Breaking out and mashing up
Although enterprise mashups are new, their solution patterns are already emerging. Broadly speaking, there are really two types of mashups: visual and nonvisual.
The Google Maps variety typifies visual mashups. The formula is simple: Take two different resources and create something that is more useful than the sum of its parts. It’s easy to see the value because it’s right there on the screen. Note, however, that visual mashups can also be intra-enterprise, without involving a public service, as in a mashup of sales figures with a graphical enterprise logistics system.
Nonvisual mashups combine two or more services to create an integration point that serves a business process. They may operate behind the scenes and never appear on screen, at least not directly, but they are mashups nonetheless.
Typical examples might include mashing up a stream of customer addresses with an address validation service and mashing up a stream of Social Security numbers with a credit check service. Each nonvisual mashup may send exceptions off to another stream or queue for processing later, or perhaps to other mashups.

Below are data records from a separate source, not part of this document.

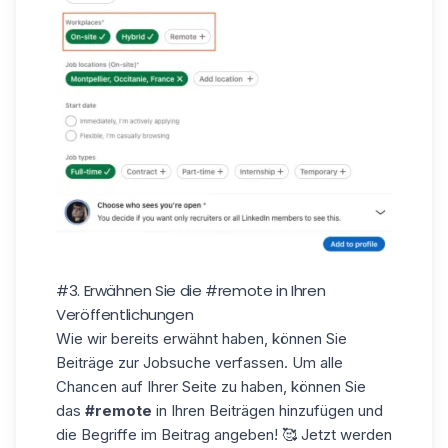
#3. Erwähnen Sie die #remote in Ihren
Veröffentlichungen
Wie wir bereits erwähnt haben, können Sie
Beiträge zur Jobsuche verfassen. Um alle
Chancen auf Ihrer Seite zu haben, können Sie
das
#remote
in Ihren Beiträgen hinzufügen und
die Begriffe im Beitrag angeben! 🥰 Jetzt werden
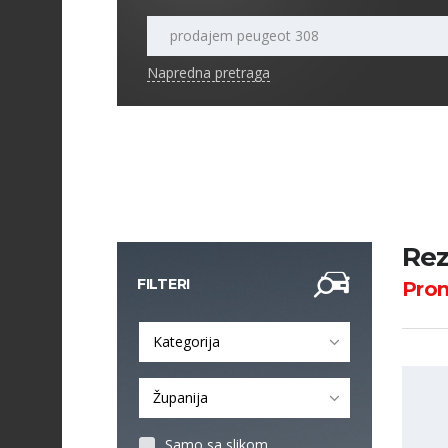
Napredna pretraga
Rez
FILTERI
Pro
Kategorija
Županija
Samo sa slikom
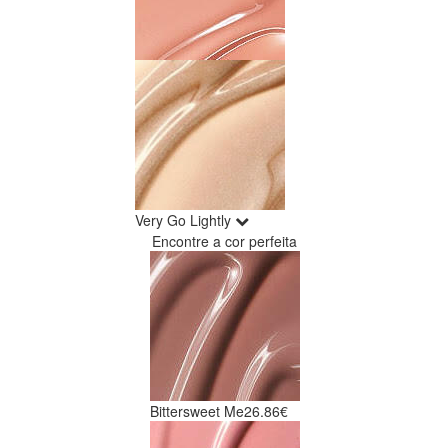
Very Go Lightly
Encontre a cor perfeita
Bittersweet Me
26.86€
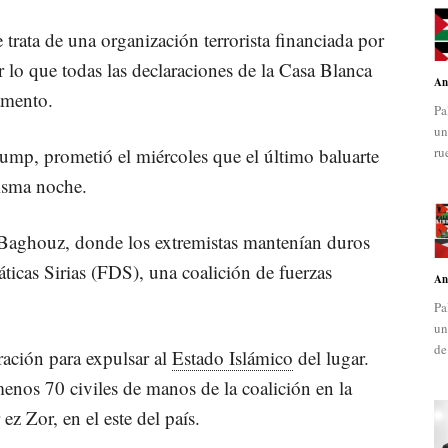
e trata de una organización terrorista financiada por
o que todas las declaraciones de la Casa Blanca
An
amento.
Pa
un
ump, prometió el miércoles que el último baluarte
ru
misma noche.
l Baghouz, donde los extremistas mantenían duros
icas Sirias (FDS), una coalición de fuerzas
An
Pa
un
de
ración para expulsar al
Estado Islámico
del lugar.
menos 70 civiles de manos de la coalición en la
ez Zor, en el este del país.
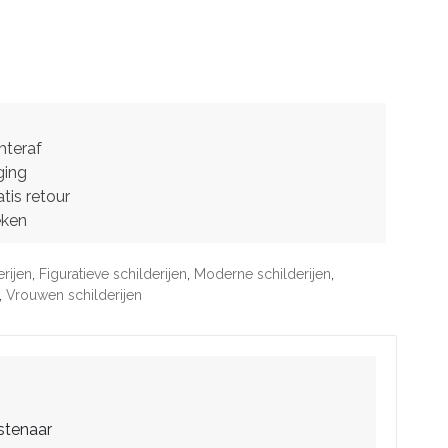
hteraf
ging
tis retour
eken
erijen
,
Figuratieve schilderijen
,
Moderne schilderijen
,
,
Vrouwen schilderijen
stenaar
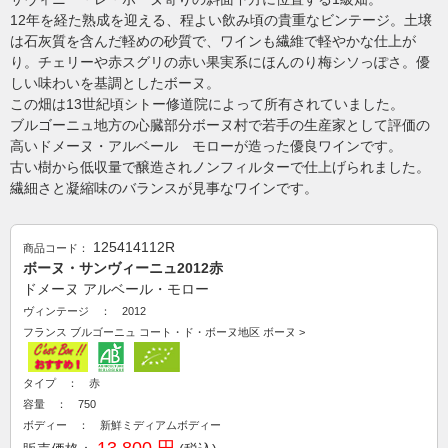
12年を経た熟成を迎える、程よい飲み頃の貴重なビンテージ。土壌
は石灰質を含んだ軽めの砂質で、ワインも繊維で軽やかな仕上が
り。チェリーや赤スグリの赤い果実系にほんのり梅シソっぽさ。優
しい味わいを基調としたボーヌ。
この畑は13世紀頃シトー修道院によって所有されていました。
ブルゴーニュ地方の心臓部分ボーヌ村で若手の生産家として評価の
高いドメーヌ・アルベール モローが造った優良ワインです。
古い樹から低収量で醸造されノンフィルターで仕上げられました。
繊細さと凝縮味のバランスが見事なワインです。
125414112R
商品コード：
ボーヌ・サンヴィーニュ2012赤
ドメーヌ アルベール・モロー
ヴィンテージ ： 2012
フランス
ブルゴーニュ
コート・ド・ボーヌ地区
ボーヌ
>
タイプ ： 赤
容量 ： 750
ボディー ： 新鮮ミディアムボディー
13,800 円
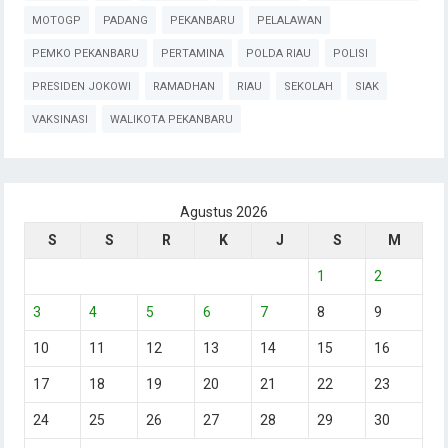
MOTOGP
PADANG
PEKANBARU
PELALAWAN
PEMKO PEKANBARU
PERTAMINA
POLDA RIAU
POLISI
PRESIDEN JOKOWI
RAMADHAN
RIAU
SEKOLAH
SIAK
VAKSINASI
WALIKOTA PEKANBARU
Agustus 2026
S
S
R
K
J
S
M
1
2
3
4
5
6
7
8
9
10
11
12
13
14
15
16
17
18
19
20
21
22
23
24
25
26
27
28
29
30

More complex and valuable nonvisual mashups can be concocted easily, using either SOA services, externally hosted services, or some combination of the two. Truth be told, while visual mashups are cool and useful, nonvisual mashups will be more valuable to business in the long run, especially in an SOA environment. For one thing, nonvisual mashups can be used by multiple applications, while visual ones mash at the glass.
In the future, we could reach a point where enterprises own a minority of their mashup interfaces and construct SOAs primarily as jumping-off points for mashup solutions, whether visual or nonvisual. It may seem odd to think of an SOA as a mashup platform, but in most organizations, it will increase the value of an SOA tremendously.
Get ready to mash
The huge quantity of mashable services and content now on the Web boggles the mind. But having such resources available for the price of a broadband connection does not mean you’ll be able to leverage it properly. Indeed, it will take some time before enterprises are prepared to leverage mashups beyond the browser.